Vitalik laid out his thesis earlier this month.
It turned out to be a prophecy.
It may be too soon to tell if he’ll be proven right in the long term, but at the very least, the huge technical challenges of securing a cross-chain future have been laid bare: in what amounted to the second largest Decentralized Finance (DeFi) hack to date, an exploit on the Wormhole saw the perpetrators make off with US$320 million worth of assets.
- What is Wormhole?
- Is cross-chain bridging too risky?
- WTF happened?
- What’s next?
What is Wormhole?
First, let’s take a look at the protocol in question.
Wormhole is a multi-chain bridge allowing users to move crypto assets between networks. An example might be needing to move UST from your TerraStation wallet, and ending up with USDC in your Solana-based Phantom wallet.
One option could be to send UST from TerraStation to KuCoin, swap the UST for USDC, then send it to your Phantom wallet.
A second option could be to harness Wormhole and bridge tokens directly from Terra to the Solana network.
The UST ends up on the Solana network in wrapped form: a protocol such as Saber could then be used to swap the UST to USDC.
Is cross-chain risky?
Yes. For now, at least.
This can’t be stressed enough, anything cross-chain presents a huge technical challenge!

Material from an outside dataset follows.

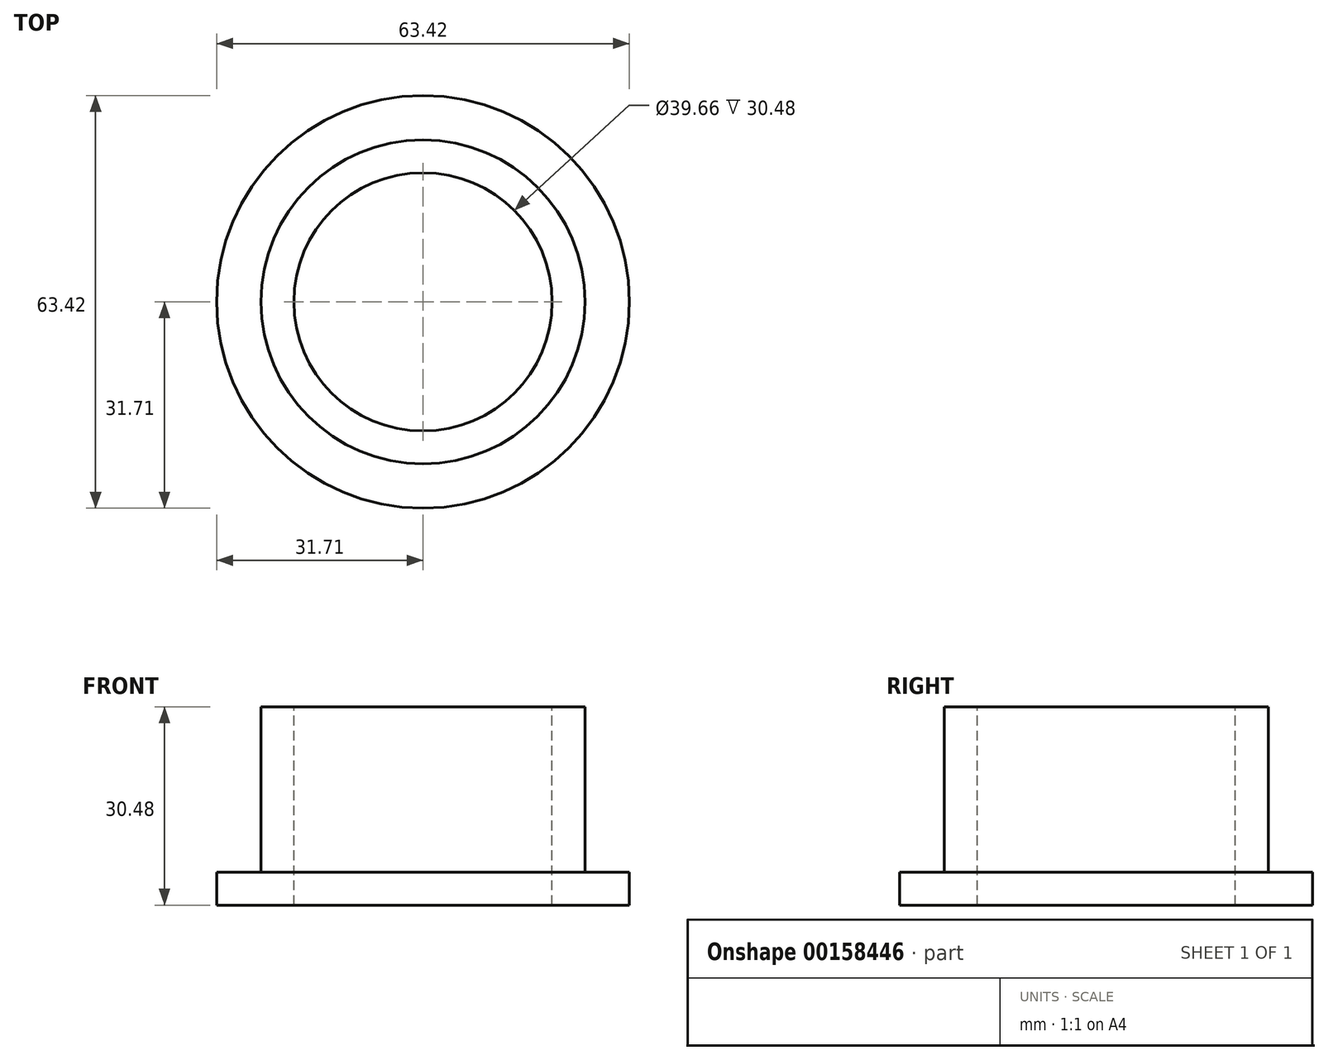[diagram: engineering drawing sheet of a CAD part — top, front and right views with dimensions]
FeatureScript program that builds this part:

Cross-chain transactions allow users to move crypto assets from one Layer-1 blockchain to another by wrapping assets into a form that can be received by a different network.
This relies on bridges to, quoting Vitalik, ‘hop across multiple zones of sovereignty’. And given the amount of money moving across them, these bridges need to be trusted. However, the security profile of your ETH, now wrapped ETH (wETH), changes significantly when using a cross-chain bridge to move it between two different Layer-1 protocols.
These risks are inherent.
A bridge suspends tokens in smart contracts. If that bridge suffers 51% attack (when an individual or group of bad actors gain control of the hash power) the funds are vulnerable. In the case of a 51% on Ethereum itself, 100 ETH remains 100 ETH. But if you bridged 100 ETH onto Solana, only for the bridge to fall victim to a 51% attack, then your 100 Solana-wETH, which is no longer fully backed, could now be worth 60 ETH.
So, that’s a problem. Meanwhile, any open source protocol is vulnerable to being exploited: hackers will scour every line of the code to discover vulnerabilities. Which is precisely what went down with Wormhole.
What went down
The hackers uncovered a vulnerability in the code that could be exploited during the bridging process. It was a program hack, and this fantastic thread from samczsun explains it in detail.
To summarize: Wormhole was using a version of the Solana program that failed to perform a ‘sysvar’ check when issuing an instruction.
The function to issue the instruction looked like this:
But it should have looked like this::
Don’t worry if that looks like gibberish to you, here’s the point: the attacker was able to issue an instruction to create an account, spoof the guardian signature, mint 120,000 wETH on Solana to their SOL wallet, before bridging the funds back to ETH on the Ethereum network.
According to Alex Svenson, and confirmed on GitHub, the vulnerability was first identified on 16 January, but the developers didn’t roll the patch. Instead, an emergency patch was performed in the early hours of this morning, 3 February.
By then it was too late, as the hacker(s) had made off with the goods.
Wormhole quickly offered a US$10M bounty to the hackers in return for the stolen assets.
But in the absence of any potential negotiation with the ‘not-a-white-hat’ hacker, Wormhole announced a bailout just a few hours before the time of publication, courtesy of Jump Capital, who had merged with Certus One in August 2021, as well as the support of Sam Bankman-Fried (SBF). Certus One had played an instrumental role in the development of the Wormhole bridge. So perhaps they felt responsible. And perhaps SBF was keen to donate his money to good causes as he always promises (or was he just stepping in to protect the interests of FTX..?).
This wasn’t a Solana problem, it was a bridging problem. Vitalik told us, and his thesis turned out to be a prophecy, even down to the Solana-wETH contract he used as an example!
Bridges may be necessary for cross-chain transactions, but there’s no way to spin it: currently, it’s safer to hold Ethereum native assets on Ethereum, and Solana native assets on Solana. And in this context, Ethereum refers not just to the base chain, but also to Layer-2s. Which brings in the Layer-2 narrative we’ve already spoken about.
In a way, this is also a vote for Ethereum Layer-2. How? Aren’t you always bridging ETH from Ethereum to Matic? Well no, not really. As Vitalik explained in the prophetic blog post, if Ethereum gets a 51% attack and reverts, all the Layer-2’s will also hold that state. So there’s no way you can reverse Ethereum and not reverse Arbitrum or Optimism. We believe the bridge narrative will continue, in spite of the inevitable exploits. We also believe the Layer-2 narrative is still a major play for the year ahead!